TO-DO ITEM
Rewrite everything from "Some pumps won't" down to "against the spring." in the forum thread on Presta valves, changing "manufacturers" to "brands".

SOURCE TEXT
··········

# Okay, I Feel Really Dumb



## tanoshinde (Jun 1, 2010)

Good morning, y'all. I have a super-dumb problem that I hope won't get me laughed off the newbie board 

So ... background: I've been riding my butt off this year with a goal of getting into centuries this year and racing next year. Things have been going well, lots of awesome people have taught me lots of awesome stuff, I have joined my local bike club, and recently I got around to buying an actual road bike (up 'til now I've been riding my trusty hybrid exclusively). Immediately thereafter, I crashed my hybrid into a lamp post in a fit of idiocy (I am going to play the 'stupid young male adrenaline junkie' card, here), messed up a whole bunch of tendons in my leg, and had to take a few weeks off. Um, oops. That's neither here nor there, however.

Anyway, I'm back to riding again, and have been riding my road bike, and therein lies the rub (well, not actually in the riding itself -- I am totally freaking in love with the road bike). The problem is that every bike I've had up to this point has had Schrader valves, because for a long time I was a die-hard hybrid fanatic, but the road bike has Prestas, and the rims aren't drilled for Schraders. However, I am apparently a total moron when it comes to Presta valves. One could even say I'm Presta-challenged. I went to top my tires up this morning and immediately broke the freaking valve on the front one (yes, at this point, I'm thinking about investing in some adapters :::sigh::: ). At that point, I gave up. Sure, tubes are cheap, but somehow I didn't want to have to replace both just because I'm too dumb to operate a bike pump 

Has anyone else had this problem? If so, how did you solve it? Should I just take my bike and tubes and pump down to the LBS and ask them to show me how to inflate my tires without destroying the valves? If I do, will they laugh me off the face of the earth (I wouldn't blame them!)? If I were super-rich, I'd just hire someone to inflate my bike tires for me, so I would never have to worry about it again, but alas, I am a student, and must make do.

The road bike looked very sad sitting there with its deflated front tire as I rolled out on my hybrid this morning.


----------



## tober1 (Feb 6, 2009)

You're joking right? 
It literally takes about 30 seconds to learn that you unscrew the top to inflate a presta valve. 
Some pumps won't have the appropriate valve to attach to a presta, but once you have that, it's no harder than a shraeder valve.


----------



## JCavilia (Sep 12, 2005)

*Not dumb*

What kind of pump do you have? Pump heads from various manufacturers work differently, and some are trickier than others. Once you learn, presta valves are easier to work with than shrader, especially for high-pressure tires -- with shrader you often lose too much air removing the pump head, since you have to hold the valve open against the spring.

I think you should do exactly what you suggested -- go to the shop and ask somebody to show you how to do it. Just tell them you're new to presta valves and not sure you're doing it right. They won't laugh. And if they do, you can take a little joke, right?

It's possible something is wrong with your pump head, or that you just don't know how it's supposed to operate. Some of the newer dual-function heads, designed to operate with both kinds of valves, are kind of a PITA with presta.

You do understand the basic operation of presta valves, right? The absence of a spring? Since the valve is held closed by pressure difference only (after the nut is loosened), you don't have to push the stem down to inflate, except for a brief push to unstick it before you start.

··········

Saved entries:
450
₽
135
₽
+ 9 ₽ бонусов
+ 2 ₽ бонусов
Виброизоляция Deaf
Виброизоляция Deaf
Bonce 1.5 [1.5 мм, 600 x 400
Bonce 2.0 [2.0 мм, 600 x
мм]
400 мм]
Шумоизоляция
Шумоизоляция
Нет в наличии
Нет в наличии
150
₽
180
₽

··········

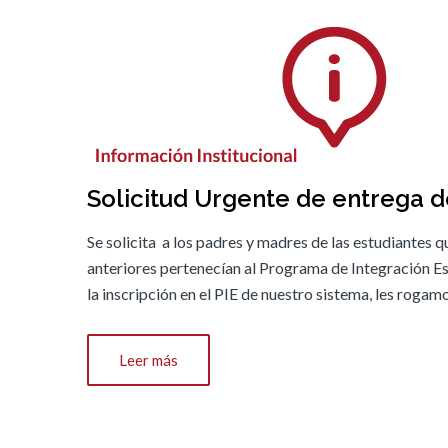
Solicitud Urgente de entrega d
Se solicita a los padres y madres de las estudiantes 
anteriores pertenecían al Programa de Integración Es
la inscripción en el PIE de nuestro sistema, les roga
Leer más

··········

RESULT
Some pumps won't have the appropriate valve to attach to a presta, but once you have that, it's no harder than a shraeder valve.


----------



## JCavilia (Sep 12, 2005)

*Not dumb*

What kind of pump do you have? Pump heads from various brands work differently, and some are trickier than others. Once you learn, presta valves are easier to work with than shrader, especially for high-pressure tires -- with shrader you often lose too much air removing the pump head, since you have to hold the valve open against the spring.